Avec ses "40 millions de streams", L'Oiseau Rare est fier de représenter le patrimoine de son petit pays francophone d'Afrique centrale de deux millions d'habitants.

"La N'Tcham a des instruments propres : des cithares, des flutes et des cuivres et surtout un rythme afrobeat ou dansehall accéléré", explique-t-il à l'AFP.

Et si les artistes manient la langue française dans leurs paroles, la N'Tcham est "principalement basée sur l'argot". Un avantage pour cet artiste qui "maitrise à la perfection", la "langue du ghetto au Gabon".

Passé par un séjour en détention, l'"enfant terrible de Libreville", raconte son vécu dans ses textes et cherche à contrer les préjugés.

"C'est un peu compliqué avec les puristes", souffle l'Oiseau Rare qui regrette "le dénigrement" de cette musique "dont la plupart des artistes viennent du ghetto".

Et au Gabon, le désaveu vient parfois de la scène rap, qui met un point d'orgue à faire bande à part.

"Il y a des rappeurs qui considèrent que les messages véhiculés par la N'Tcham font l'apologie des mauvaises mœurs", explique Fallone Endambo Makata, réalisatrice d'un documentaire sur le sujet.

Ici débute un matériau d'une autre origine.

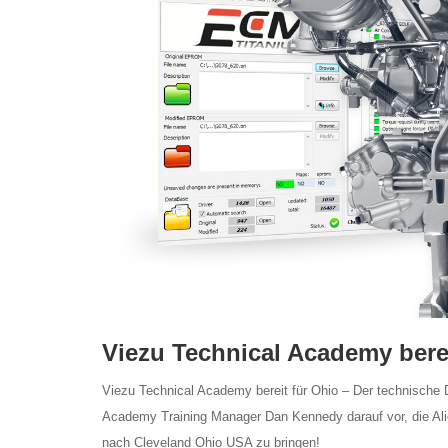
Viezu Technical Academy berei
Viezu Technical Academy bereit für Ohio – Der technische 
Academy Training Manager Dan Kennedy darauf vor, die Al
nach Cleveland Ohio USA zu bringen!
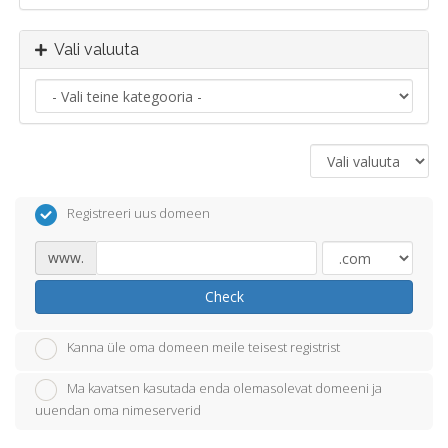
Vali valuuta
Registreeri uus domeen
www.
Check
Kanna üle oma domeen meile teisest registrist
Ma kavatsen kasutada enda olemasolevat domeeni ja
uuendan oma nimeserverid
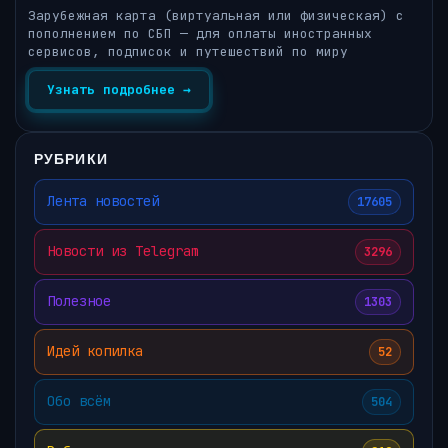
Зарубежная карта (виртуальная или физическая) с
пополнением по СБП — для оплаты иностранных
сервисов, подписок и путешествий по миру
Узнать подробнее →
РУБРИКИ
Лента новостей
17605
Новости из Telegram
3296
Полезное
1303
Идей копилка
52
Обо всём
504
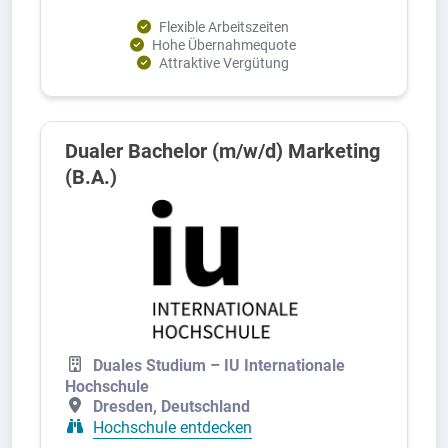
Flexible Arbeitszeiten
Hohe Übernahmequote
Attraktive Vergütung
Dualer Bachelor (m/w/d) Marketing
(B.A.)
Duales Studium – IU Internationale
Hochschule
Dresden, Deutschland
Hochschule entdecken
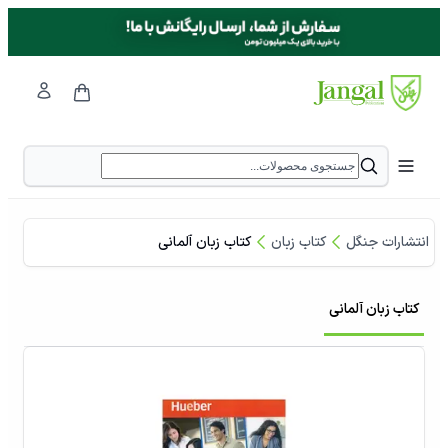
انتشارات جنگل
کتاب زبان
کتاب زبان آلمانی
کتاب زبان آلمانی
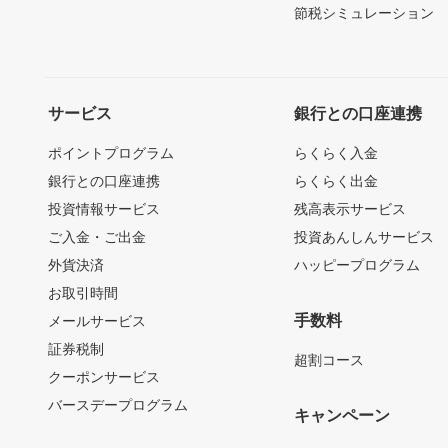
節税シミュレーション
サービス
銀行との口座連携
ポイントプログラム
らくらく入金
銀行との口座連携
らくらく出金
投資情報サービス
残高表示サービス
ご入金・ご出金
投資あんしんサービス
外貨決済
ハッピープログラム
お取引時間
手数料
メールサービス
証券税制
超割コース
クーポンサービス
バースデープログラム
キャンペーン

"Les artistes de N'Tcham, sont héritiers de ce que les rappeurs avaient bâti, aujourd'hui ils ont leur propre langage, leur propre attitude, leurs propres codes, au final, leur propre musique, qui n'a pas grand-chose à voir avec ce qui s'est fait avant, c'est une sorte de conflit de génération", analyse Essone Obiang.

- "Sortir du Gabon" -

Dans un studio du quartier d'Alibandeng à Libreville, Dementos, jeune artiste de 22 ans, s'est récemment lancé dans le mouvement et a vu sa carrière décoller.

"J'ai vraiment eu un parcours boosté. Moi-même, je n'ai rien compris", plaisante-t-il.

Ses sons ont atteint des centaines de milliers d'écoutes en quelques mois et l'artiste rêve de "faire sortir la N'Tcham du Gabon".

"Nous sommes écoutés chez nous, c'est bien, mais il faut découvrir d'autres pays, d'autres horizons. Vraiment, c'est mon combat", s'exclame-t-il.

Pour grossir, les artistes de la N'Tcham mettent au point des stratégies de promotion qui reposent quasi-exclusivement sur les réseaux sociaux.

"Ces jeunes-là ont tout à fait compris l'outil internet. Dès qu'un son sort, il devient quasiment viral", analyse Clancy Bissela, co-fondateur de Bweli Tribe, un média spécialisé dans les musiques urbaines africaines.

Fallone Endambo Makata en est convaincue : "Nous aussi on peut rapporter quelque chose qui vient de chez nous et qui peut s'exporter", avance-t-elle.

"Il n'y a pas plus Gabonais à l'heure actuelle, mais c'est un message qui peut être écouté partout en Afrique, même partout dans le monde. Il suffit juste que ça arrive à l'oreille des gens", s'enthousiasme Clancy Bissela.